**Input data:**
____________________
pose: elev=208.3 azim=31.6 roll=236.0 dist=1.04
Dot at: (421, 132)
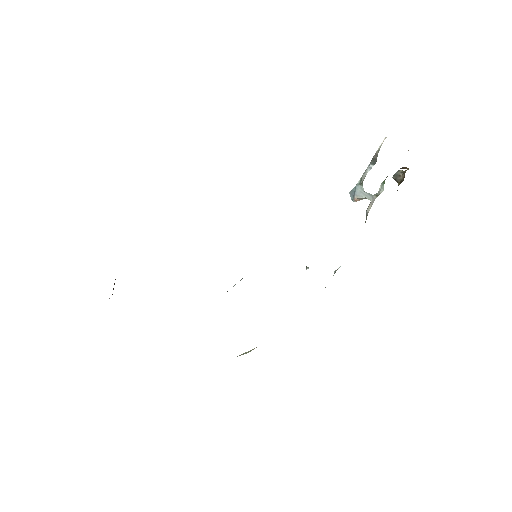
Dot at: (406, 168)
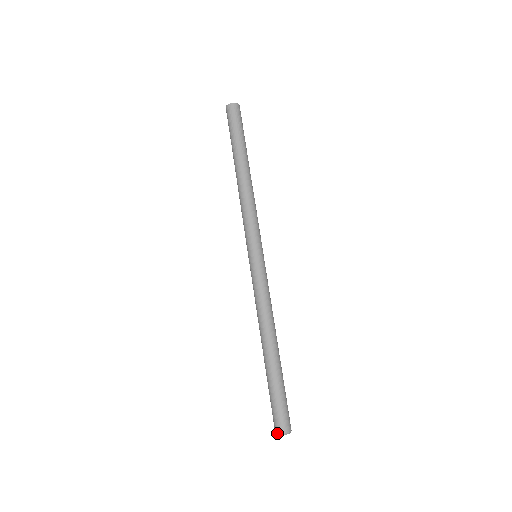
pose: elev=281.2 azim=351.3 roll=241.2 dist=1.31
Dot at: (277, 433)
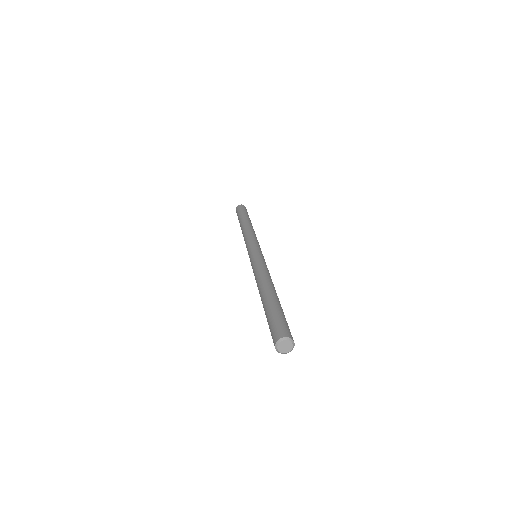
Dot at: occluded
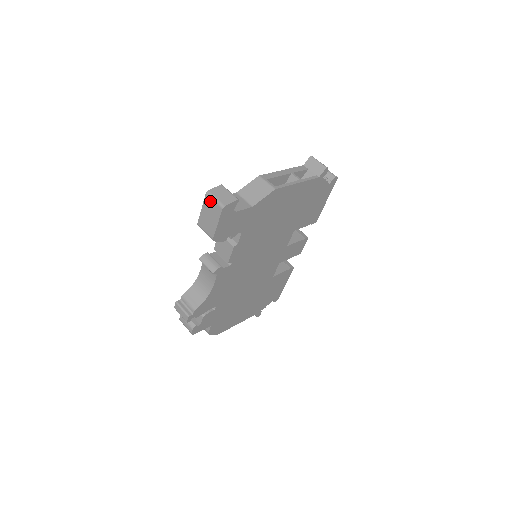
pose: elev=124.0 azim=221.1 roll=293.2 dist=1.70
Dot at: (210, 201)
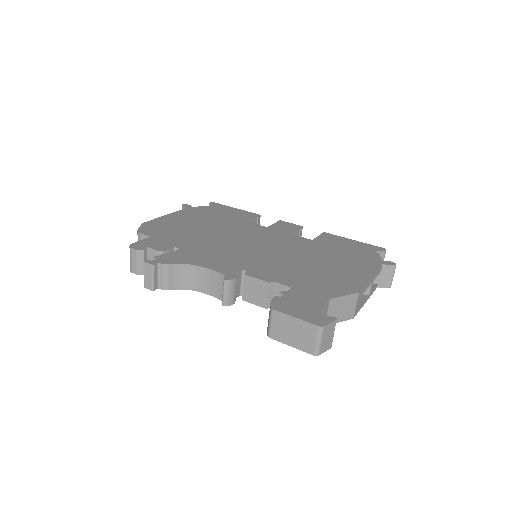
Dot at: (313, 335)
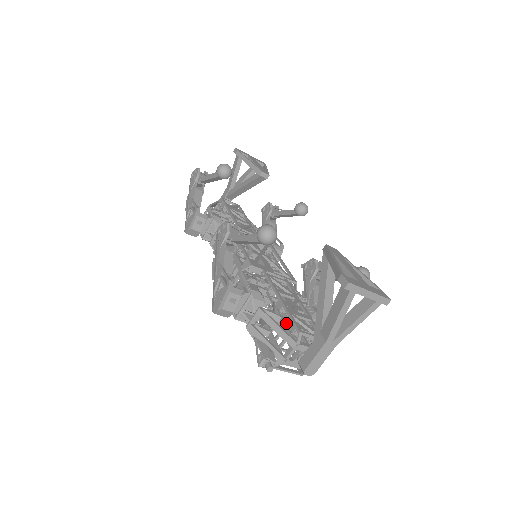
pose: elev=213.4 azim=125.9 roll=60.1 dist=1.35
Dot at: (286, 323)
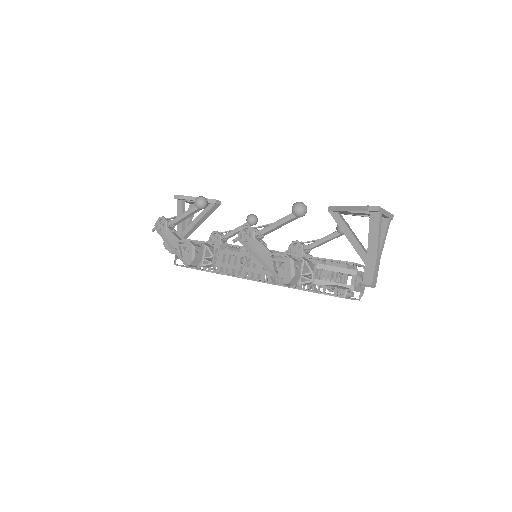
Dot at: (331, 271)
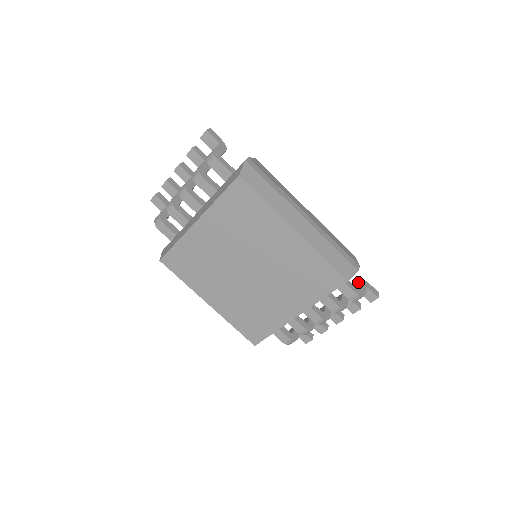
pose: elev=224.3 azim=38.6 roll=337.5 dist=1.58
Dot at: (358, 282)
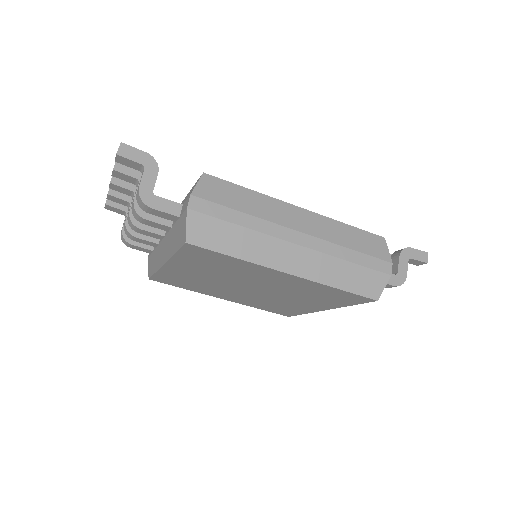
Dot at: (396, 254)
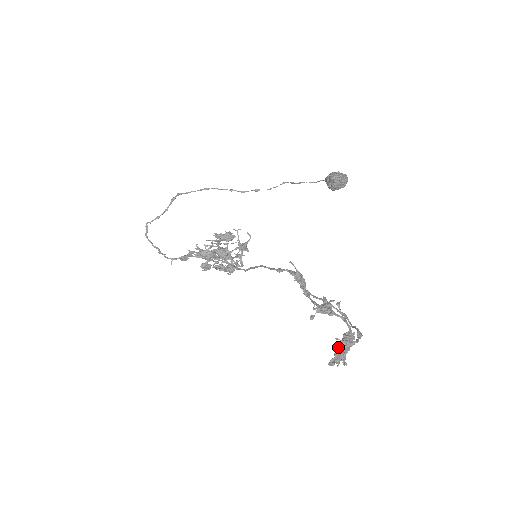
____________________
**Requirement:**
Starting at the line that contains "pose: elev=124.0 azim=221.1" and running through the end of the records, rewrite those lines as a numbered list, skipping blank lines and leaving out the pictures.

**Answer for this exercise:**
1. pose: elev=124.0 azim=221.1 roll=293.2 dist=1.70
2. Dot at: (210, 201)
3. Dot at: (313, 335)
4. pose: elev=213.4 azim=125.9 roll=60.1 dist=1.35
5. Dot at: (286, 323)
6. Dot at: (331, 271)
7. pose: elev=224.3 azim=38.6 roll=337.5 dist=1.58
8. Dot at: (358, 282)
9. Dot at: (396, 254)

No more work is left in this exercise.